Plant Director Mark Pervine released the following statement:
"These press system improvements will strengthen Parma’s portfolio of precision sheet metal stampings and assemblies for multiple GM product programs. This comes as a direct result of joint teamwork with UAW Local 1005 leadership and will help support our business as well as our community."
The Parma Metal Center has been open since 1948 and employs more than 1,100 people, most of whom are members of UAW Local 1005. GM says it produces 500 tons of steel per day, and with the Lordstown Assembly plant having shut down in March, it is currently the company's only manufacturing facility left in Northeast Ohio.
"This investment is a reflection of the hard work by our members and is good for the future of Parma," UAW Local 1005 Chairman Al Tiller said.
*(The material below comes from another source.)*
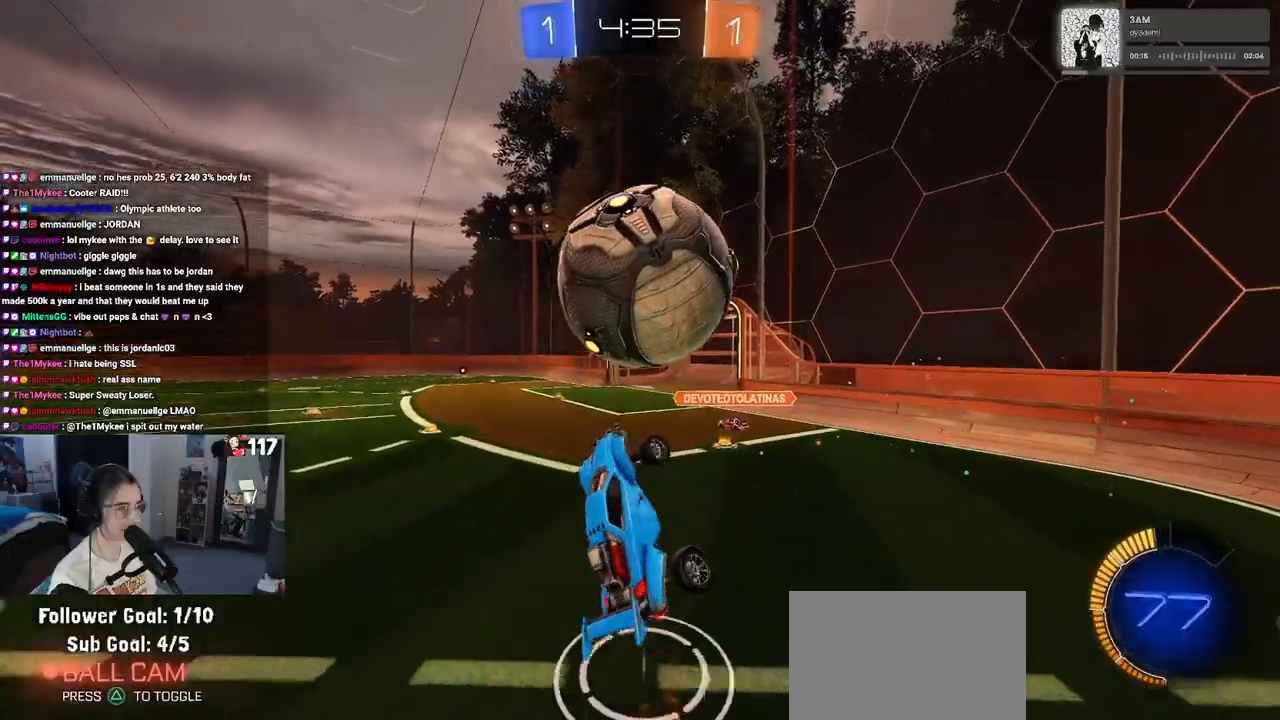
{"buttons": ["R1", "R2"], "left_stick": "up-right", "right_stick": "center", "events": [[133, "left_stick", "up"], [300, "R1", "down"], [300, "left_stick", "up-right"], [333, "L1", "up"]]}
Since the Lordstown closure, which eliminated more than 1,000 remaining local jobs and brought the ire of citizens and politicians alike, GM has somewhat shifted its efforts back toward Ohio: Along with the announcement in May of a $700 million investment to its three remaining state facilities (including Parma), the company earlier this month said it would be partnering LG Chem for a new battery cell assembly plant for electric cars that would bring more than 1,000 jobs to Lordstown.
The old Lordstown assembly plant has since been purchased by an electric vehicle startup called Lordstown Motors Corp., which hopes to begin fully operating with about 400 employees by late 2020. GM does not have a stake in the new entity, but has agreed to loan it roughly $40 million to help get it off the ground.